[Stored items from a collection]

* * * * *

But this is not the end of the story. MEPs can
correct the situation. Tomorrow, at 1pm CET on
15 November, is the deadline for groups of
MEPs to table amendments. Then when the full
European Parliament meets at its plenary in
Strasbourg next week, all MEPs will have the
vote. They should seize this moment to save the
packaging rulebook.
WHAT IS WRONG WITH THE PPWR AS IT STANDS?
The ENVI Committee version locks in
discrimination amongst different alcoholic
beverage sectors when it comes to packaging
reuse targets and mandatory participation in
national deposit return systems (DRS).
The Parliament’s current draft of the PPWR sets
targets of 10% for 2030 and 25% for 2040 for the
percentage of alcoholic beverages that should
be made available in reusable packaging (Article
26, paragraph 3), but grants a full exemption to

* * * * *

■ Exercise:
Your answer should consist only of the lines from the one with "percentage of alcoholic beverages that should" through the last line of the entries above, retyped exactly.

■ Exercise output:
percentage of alcoholic beverages that should
be made available in reusable packaging (Article
26, paragraph 3), but grants a full exemption to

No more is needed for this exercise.